Jeff Rae, an Occupier who received one of those emails, decided to publish it online.

"We are writing to inform you that Twitter has received legal process. . .requesting information regarding your Twitter account, @jeffrae," reads the email. "The legal process requires Twitter to produce documents related to your account."

In the email, Twitter goes on to notify Rae that the company will respond to New York's subpoena in seven days, unless he notifies Twitter that he intends to "quash" the legal process. It also suggests that Rae "may wish" to speak with a lawyer about the matter.

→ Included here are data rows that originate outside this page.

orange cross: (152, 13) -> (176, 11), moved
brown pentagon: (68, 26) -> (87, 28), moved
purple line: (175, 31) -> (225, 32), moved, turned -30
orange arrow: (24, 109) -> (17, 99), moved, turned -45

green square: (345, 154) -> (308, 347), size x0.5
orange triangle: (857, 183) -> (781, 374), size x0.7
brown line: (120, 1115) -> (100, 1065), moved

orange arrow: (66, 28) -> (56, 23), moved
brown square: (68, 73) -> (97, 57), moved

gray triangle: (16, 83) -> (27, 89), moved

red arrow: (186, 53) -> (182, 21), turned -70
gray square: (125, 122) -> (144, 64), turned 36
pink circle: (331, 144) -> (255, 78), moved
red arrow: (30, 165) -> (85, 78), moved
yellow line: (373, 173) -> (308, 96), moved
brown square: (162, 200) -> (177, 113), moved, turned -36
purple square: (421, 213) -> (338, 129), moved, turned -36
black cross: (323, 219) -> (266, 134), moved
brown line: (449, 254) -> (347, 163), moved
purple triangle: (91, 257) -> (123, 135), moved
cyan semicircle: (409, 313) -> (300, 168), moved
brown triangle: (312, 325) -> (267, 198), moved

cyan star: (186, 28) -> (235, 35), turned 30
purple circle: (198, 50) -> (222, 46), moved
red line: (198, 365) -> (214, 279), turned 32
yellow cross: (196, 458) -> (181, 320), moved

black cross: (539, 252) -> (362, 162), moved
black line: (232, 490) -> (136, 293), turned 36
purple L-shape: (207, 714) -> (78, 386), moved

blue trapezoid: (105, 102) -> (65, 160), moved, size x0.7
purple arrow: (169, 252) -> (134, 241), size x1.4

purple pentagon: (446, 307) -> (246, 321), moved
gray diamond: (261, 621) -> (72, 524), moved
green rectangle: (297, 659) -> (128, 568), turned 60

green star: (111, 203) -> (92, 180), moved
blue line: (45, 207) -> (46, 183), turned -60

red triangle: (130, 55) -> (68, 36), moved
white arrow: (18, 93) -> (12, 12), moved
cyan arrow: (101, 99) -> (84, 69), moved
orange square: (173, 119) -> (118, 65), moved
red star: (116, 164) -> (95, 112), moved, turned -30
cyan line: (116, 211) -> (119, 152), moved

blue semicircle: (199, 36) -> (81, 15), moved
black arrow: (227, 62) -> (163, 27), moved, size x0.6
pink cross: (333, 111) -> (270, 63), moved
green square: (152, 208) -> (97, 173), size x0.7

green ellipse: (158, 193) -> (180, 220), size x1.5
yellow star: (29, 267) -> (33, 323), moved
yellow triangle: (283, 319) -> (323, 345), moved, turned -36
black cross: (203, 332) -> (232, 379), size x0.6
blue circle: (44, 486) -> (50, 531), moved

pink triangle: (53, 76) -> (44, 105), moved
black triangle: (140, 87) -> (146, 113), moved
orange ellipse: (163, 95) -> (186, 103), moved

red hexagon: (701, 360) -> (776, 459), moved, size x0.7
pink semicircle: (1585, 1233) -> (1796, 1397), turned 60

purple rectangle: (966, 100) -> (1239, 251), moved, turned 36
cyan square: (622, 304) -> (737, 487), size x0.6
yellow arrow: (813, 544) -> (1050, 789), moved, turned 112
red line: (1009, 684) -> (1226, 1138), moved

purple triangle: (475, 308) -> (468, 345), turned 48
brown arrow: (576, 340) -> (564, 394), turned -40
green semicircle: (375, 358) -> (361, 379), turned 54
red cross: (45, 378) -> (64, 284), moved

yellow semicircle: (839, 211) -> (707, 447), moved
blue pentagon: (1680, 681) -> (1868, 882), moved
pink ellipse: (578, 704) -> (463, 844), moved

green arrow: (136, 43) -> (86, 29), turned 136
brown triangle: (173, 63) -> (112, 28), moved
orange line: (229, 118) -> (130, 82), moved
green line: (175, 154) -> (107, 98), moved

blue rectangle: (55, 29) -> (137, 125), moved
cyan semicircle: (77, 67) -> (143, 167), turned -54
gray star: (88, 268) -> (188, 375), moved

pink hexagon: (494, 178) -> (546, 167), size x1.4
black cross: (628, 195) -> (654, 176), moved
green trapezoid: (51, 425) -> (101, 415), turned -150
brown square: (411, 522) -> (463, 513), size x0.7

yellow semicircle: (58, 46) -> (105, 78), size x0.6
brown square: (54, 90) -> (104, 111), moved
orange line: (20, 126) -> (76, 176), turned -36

Attached to Twitter's email was the subpoena itself, in which Twitter is "commanded" to hand over "all public tweets" from mid-September to the end of October of last year.

MORE

http://news.yahoo.com/occupied-wall-street-nyc-wants-twitter-data-2...

Views: 188

Comment by Achilles Asheelz on March 15, 2012 at 5:23pm

Now this is bullshit.  There should be some format to combat the overwhelming leverage they have.  I know on computers you can use "anonymous" services to shield you from being tracked or leveraged against: http://www.anonymizer.com/  or  http://www.proxeasy.com/webclient.aspx


In this case I'd create, say, a GOOGE E-MAIL account while using an anonymous service (so Google can't correlate your IP), create a twitter account using the same, and tweet through the anonymous interface.  I'm sure there is a way to connect to said services via cellphones - the only issue is they could dig through the logs of the cellphone companies and start making connections.  The UP-SIDE is they'd have nothing substantial in the court of law because there would be nothing to connect the dots.  Anonymous services delete their log files or don't even bother logging - so the trail would dead-end.  They could 'conclude' you're connected to that account, but they'd have no solid evidence.

Obviously they want to give the government more power on the internet, but I think it should be just the opposite.  The world requires truly anonymous services for individuals to communicate without fear of repercussions and injustice.

At this juncture this is more of a call to my tech-savvy brethren than anything else.  This kind of crap pisses me off.  Tie this with how the tech-world was manipulated during the entire wiki-leaks event and it paints a very dark picture.  There needs to be some push-back.

Comment by Terry Bain on March 16, 2012 at 3:10pm

I am less than confident that there is any 100% foolproof way to be "anonymous" - that is why I post under by own name, with my own picture (kind of going with the John Hancock, legendary "So King George can read it without his glasses" school of thought.)  That being said, I concur that 1.) GOOD government should have no need to be tracking peaceful, constitutional protest, and 2.) Efforts to make tracking as hard as possible by BAD government is a tactic that is worthy of liberal support. 

Here's to the proverbial 12 year old hacker that can circumvent a bazillion dollars worth of alleged computer "security."  If that security flaw can be identified and expoloited by a relatively harmless kid, it stands to reason that kid is doing us a service by finding problems that could also be exploited by not-so harmless individuals, foreign and domestic.